The change in Belarus’ main trade partners after the enforcement of economic restrictions suggests that Latvia’s position on the EU sanctions regime is, at least in part, influenced by the economic impact these measures have on its own trade relations. This largely reinforces theoretical assumptions regarding the behaviour of small states, namely, their heightened activity in political sectors where they have pronounced economic interests. This is further reinforced by the argument that given Latvia’s geographical proximity and neighbouring relations with Belarus, a high level of economic interaction between the two states has been a natural development.

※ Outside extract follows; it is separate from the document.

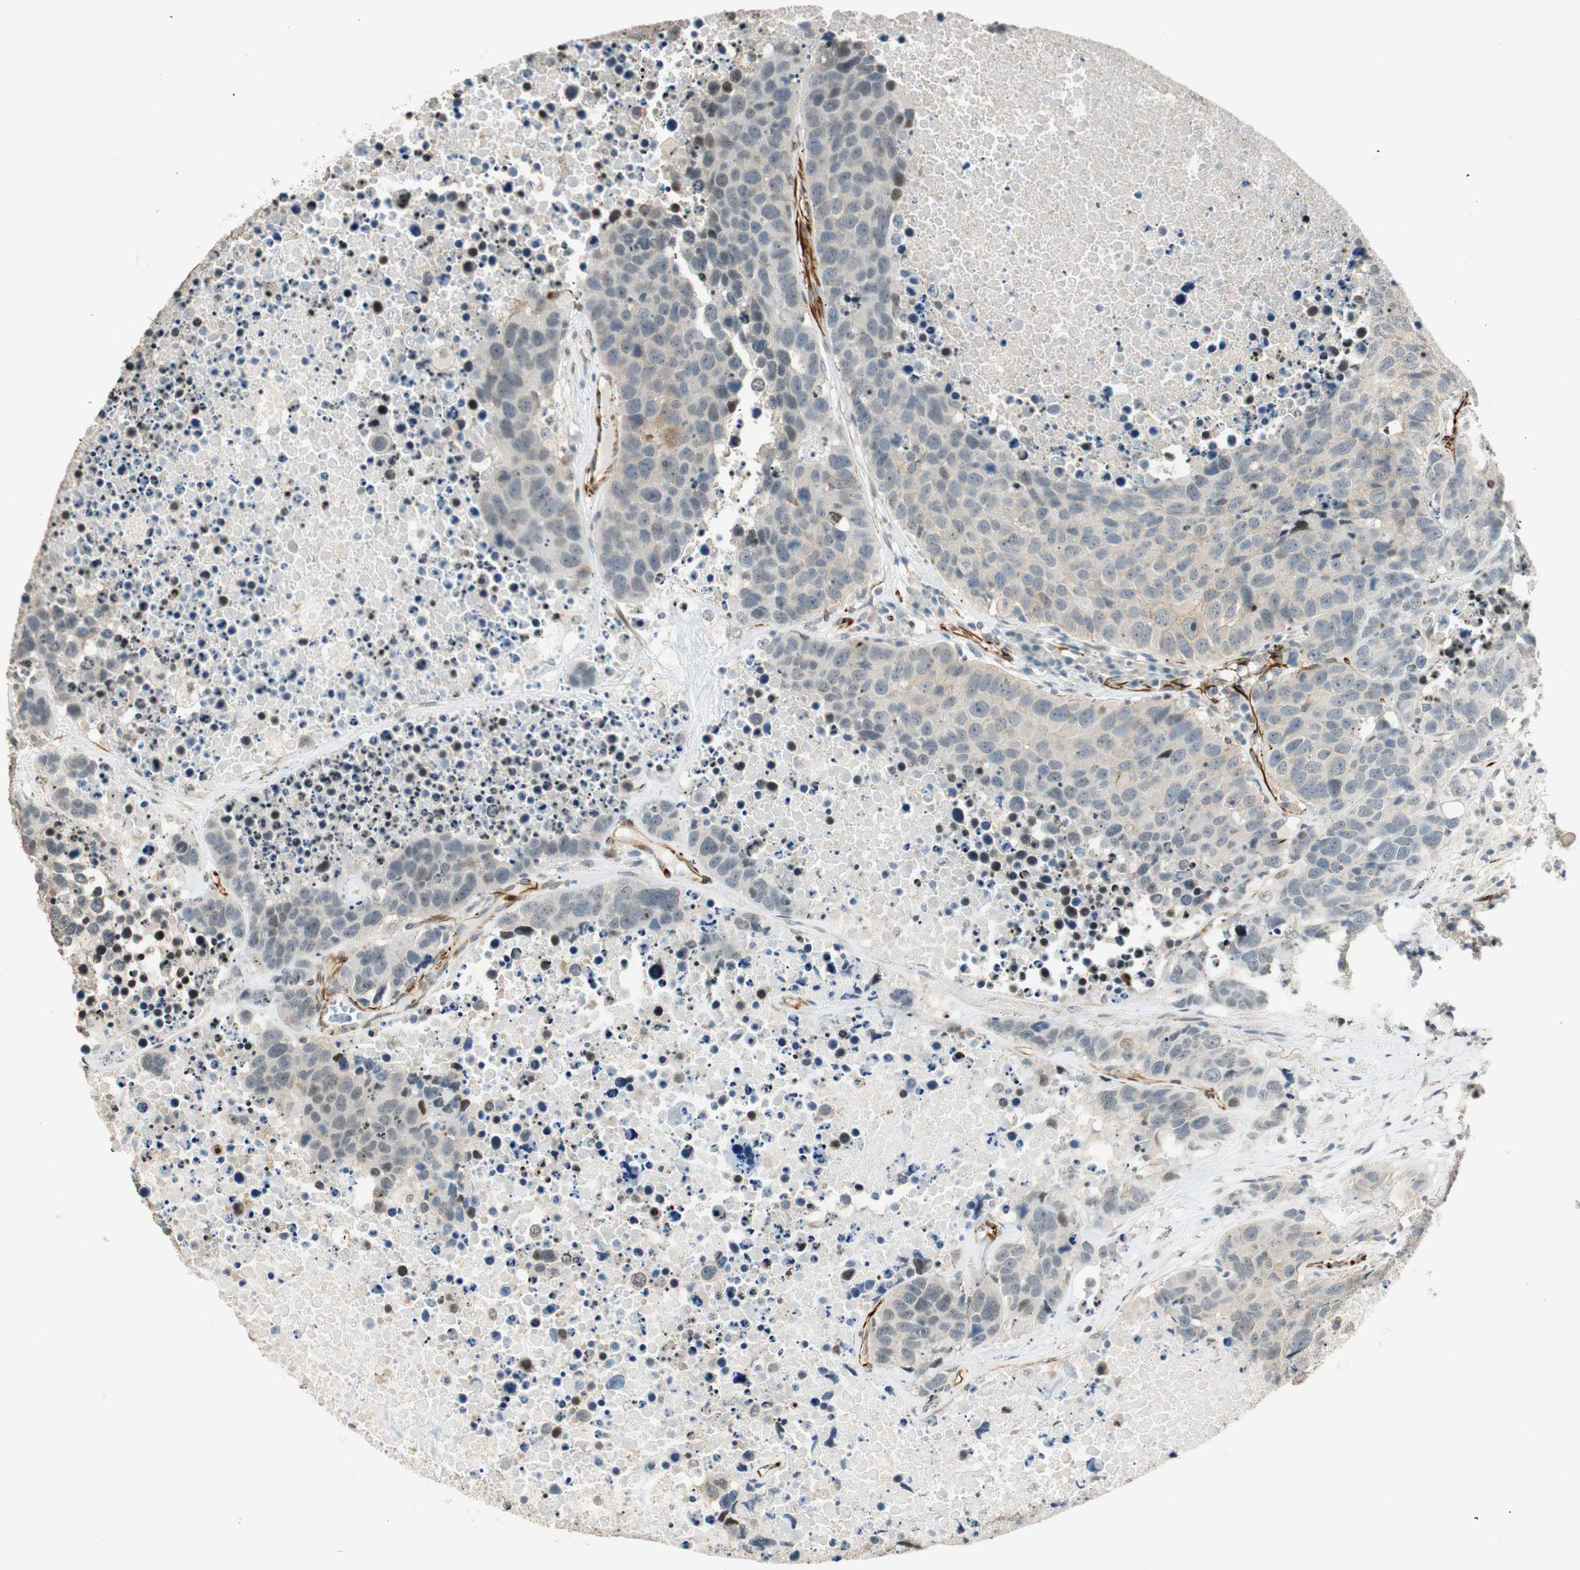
{"staining": {"intensity": "weak", "quantity": "<25%", "location": "cytoplasmic/membranous,nuclear"}, "tissue": "carcinoid", "cell_type": "Tumor cells", "image_type": "cancer", "snomed": [{"axis": "morphology", "description": "Carcinoid, malignant, NOS"}, {"axis": "topography", "description": "Lung"}], "caption": "This histopathology image is of carcinoid (malignant) stained with immunohistochemistry to label a protein in brown with the nuclei are counter-stained blue. There is no expression in tumor cells.", "gene": "NES", "patient": {"sex": "male", "age": 60}}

Active discussions among Latvian decision-makers, calling for an evaluation of the effectiveness of the sanctions mechanism, serve as an illustrative example of how Latvia, as a small EU member state, has sought to balance economic pragmatism with political commitments, potentially shaping its approach to influence EU-level decision-making about sanctions towards Belarus. This position prioritised economic cooperation with Belarus as a strategic interest, strengthening Latvia’s role as an important facilitator of regional economic collaboration. As a result, Latvia’s position in EU sanctions discussions was influenced by its economic priorities, seeking to balance its role within the EU framework while maintaining strong economic ties with Belarus.

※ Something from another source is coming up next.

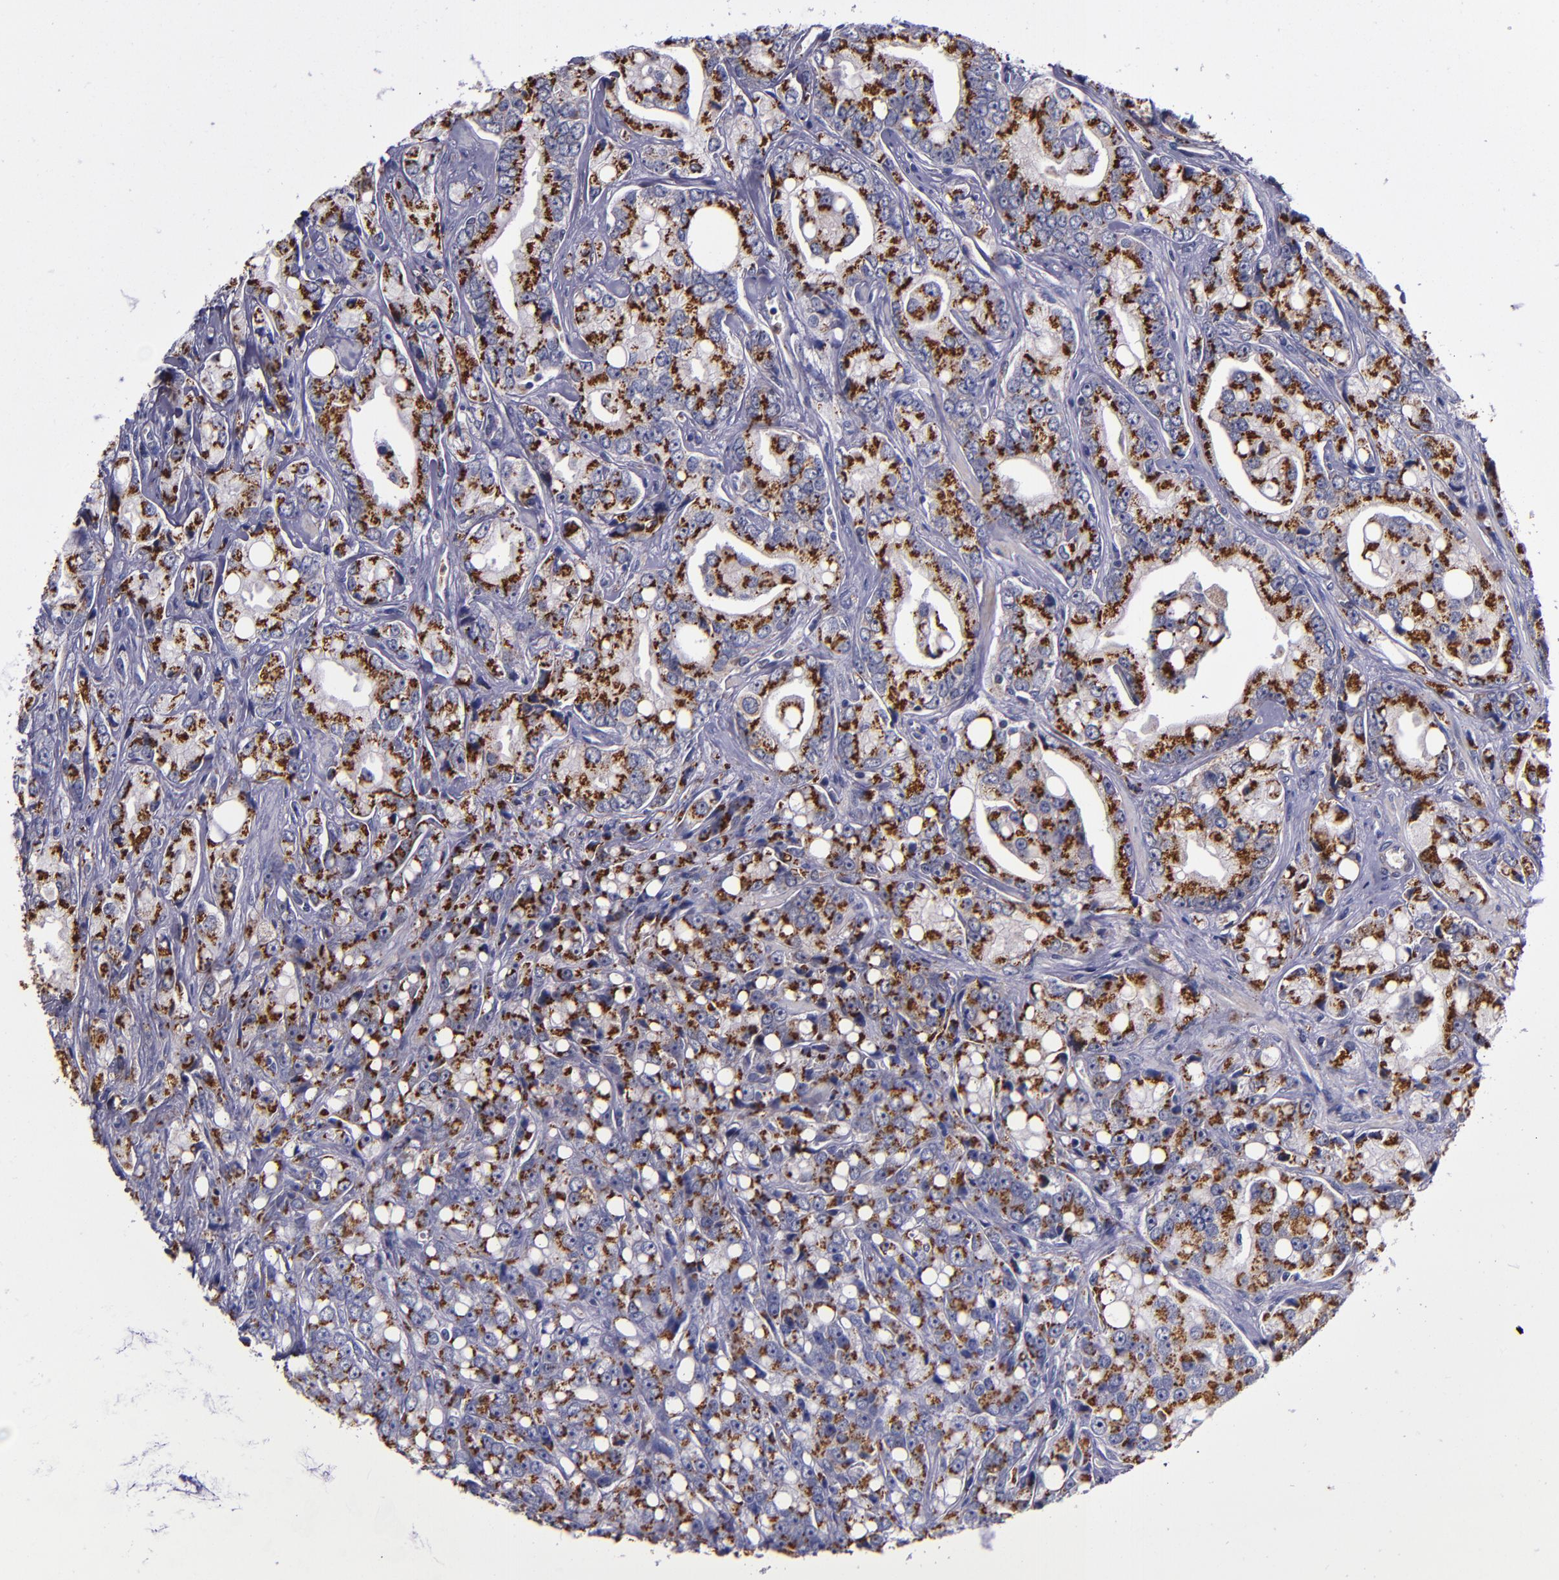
{"staining": {"intensity": "strong", "quantity": ">75%", "location": "cytoplasmic/membranous"}, "tissue": "prostate cancer", "cell_type": "Tumor cells", "image_type": "cancer", "snomed": [{"axis": "morphology", "description": "Adenocarcinoma, High grade"}, {"axis": "topography", "description": "Prostate"}], "caption": "Tumor cells exhibit high levels of strong cytoplasmic/membranous expression in approximately >75% of cells in prostate cancer (high-grade adenocarcinoma).", "gene": "RAB41", "patient": {"sex": "male", "age": 67}}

This outcome can be interpreted as the influence of Latvia on securing its national interests, highlighting two key aspects. First, Latvia successfully represented its interests in the negotiation process, which led to modifications in the final implementation of the sanctions. Second, by actively advocating for its position, Latvia accumulated a certain level of influence within the EU, enabling it to secure EU concessions in the form of exemptions. This is further demonstrated by the alignment of Latvia with Slovenia, which clearly illustrates that Latvia was able to gather like-minded allies around its position. As a result, Latvia became a key driver in the decision-making process, influencing other EU member states to follow their example in shaping the final sanctions regime.
It should also be noted that the validation of Latvia’s political influence is not only determined by its ability to impact specific decisions related to the sanctions regime against Belarus at the EU level, but also by the recognition from Belarusian leaders. A crucial aspect here is that Makei’s statement serves as an external validation of Latvia’s efforts, stretching beyond the institutional boundaries of the EU and, to some extent, proving how Latvia has accumulated its political influence.
From the theoretical perspective explored in this article regarding the ability of small states to influence specific EU policies in sectors such as security and foreign policy, Latvia’s example—when examining this particular issue during the period from 2012 to 2018—should be regarded as an absolute exception. This argument supports the notion that even small states can exert political influence in crucial matters, such as the sanctions regime imposed on another country [Belarus]. It should also be noted that the case of Latvia confirms theoretical assumptions suggesting that small states tend to be particularly active within multilateral frameworks—such as the EU in this context—as these structures offer a platform through which they can pursue their political interests more effectively, which would otherwise be difficult to achieve.